I, Sean, really strive to give you guys and gals some practical consumer advice on technology and gaming. I always seek to give you advice and opinions that you can go and test for yourself and see the difference. This is no different. Some of you may remember a little piece that I wrote about 2 months ago on why waiting to upgrade to a 4K TV was a smart choice and why I chose to wait.
I think it was pretty well received all things considered. I wasn’t wrong when I told you all that it would be a smart choice to wait as console games do not support native 4K content. This is the truth. After all, the magic number right now is native 1080p at 60 frames per second. With many developers still struggling to hit this consistently the reality of solid 4K console gaming is a long way off. I stand firmly by my opinion that upgrading strictly for the idea that upgrading for better resolution is a waste of time.
However, I fell into the trap of not really grasping the technology that is behind a good quality 4K TV. Put simply, a good quality 4K set will have a solid upconversion technology behind it. It will upscale the resolution to as close to 4K as it can. On a good quality set this will result in a huge increase in overall picture quality that will be immediately noticeable to the user. On a practical level, this will result in much higher and more defined and detailed picture on your games. The chart below gives a great visual to this upscale.
This is why upconversion is a powerful technology! It really allows us to see the picture how it was designed to be seen. This picture from Battlefield is a great example of this effect on a practical level. It doesn’t give us better graphics but instead gives us a much more defined image of what is already there.
Understanding this technology gives us a better idea of how our games will look after upgrading to a 4K set. One thing I can not stress enough in this area is that if you are going to upgrade you will need to make sure that you don’t just rush out and buy that $600 55″ set and expect it to be a good quality set. Chances are, it won’t be and you will be severely disappointed in how it looks.
To really take advantage of this upconversion for gaming, you will need to be looking at least at the medium range price point sets. Any of the top brand names have good quality upconversion technology behind them. LG, Samsung and Vizio are all solid performers in this area. Personally, I settled on a 65″ Vizio and the differences are dramatic from my old set to this new one. Even I was surprised by the immediate and noticeable difference. If you are considering upgrading to 4K I can unequivocally tell you that if you get a good set it will be worth it and you will wonder why you didn’t do it sooner! I hope you all make this upgrade sooner than later! Not to mention you can now watch true 4K content through the TV apps directly with Netflix and Amazon Video.
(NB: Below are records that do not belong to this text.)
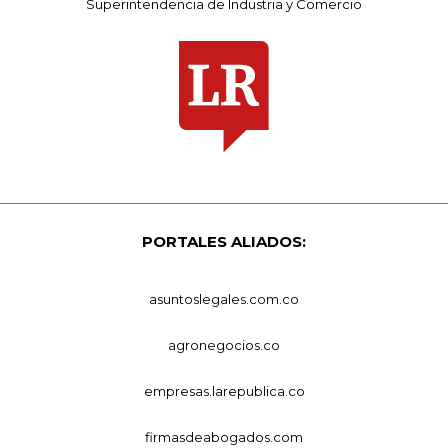
Superintendencia de Industria y Comercio
PORTALES ALIADOS:
asuntoslegales.com.co
agronegocios.co
empresas.larepublica.co
firmasdeabogados.com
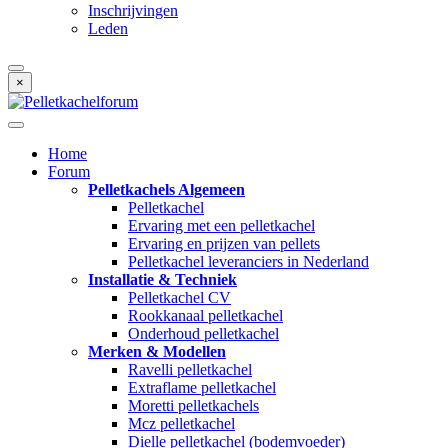
Inschrijvingen
Leden
×
Home
Forum
Pelletkachels Algemeen
Pelletkachel
Ervaring met een pelletkachel
Ervaring en prijzen van pellets
Pelletkachel leveranciers in Nederland
Installatie & Techniek
Pelletkachel CV
Rookkanaal pelletkachel
Onderhoud pelletkachel
Merken & Modellen
Ravelli pelletkachel
Extraflame pelletkachel
Moretti pelletkachels
Mcz pelletkachel
Dielle pelletkachel (bodemvoeder)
Now, I have to give you guys and gals some bad news. Unfortunately, that nice 60 frames per second that these developers are bragging about hitting. Chances are most of you aren’t getting anything more than 24 frames per second. How is that possible if the game is developed for 60 frames per second? It’s a tragic limitation of the past HDMI 1.4 which is capped at 24 frames per second. We just recently saw the upgrade to HDMI 2.0 from 1.4. Most of us have been stuck with HDMI 1.4 as both the Playstation 4 and Xbox One only use HDMI 1.4. which limits the native frames per second. Even if the game supports it, chances are that your TV will not. However, there are two things that you can do to help fix this. One doesn’t involve dropping $1000 on a new 4K TV.
Go out and buy a new HDMI 2.0 cable. Any one will work as long as it says “high speed” on the cable or the package that it comes in. This will help produce a faster response time on the picture. In some cases it can even eliminate picture lag from the console to the TV. Lag is real and often times it isn’t a fault of your internet connection. While this cheap fix won’t produce that nice 60 frames per second, it can make a big difference if you are still using a regular HDMI 1.4 cable.
The second fix is to upgrade to the 4K set. Many 4K sets will actually come with an HDMI output that is labeled for producing a true 4K signal at 60 frames per second. I can attest to that even though the Xbox still doesn’t reproduce a true 60 frames per second, there is a noticeable difference that I experienced from my old TV to my current set with games like Forza Motorsport 6 using this new HDMI output. The response from the console to the TV is much better. Playing through The Division, I have noticed that aiming is much more responsive and driving on Forza Motorsport 6 is a bit smoother as well.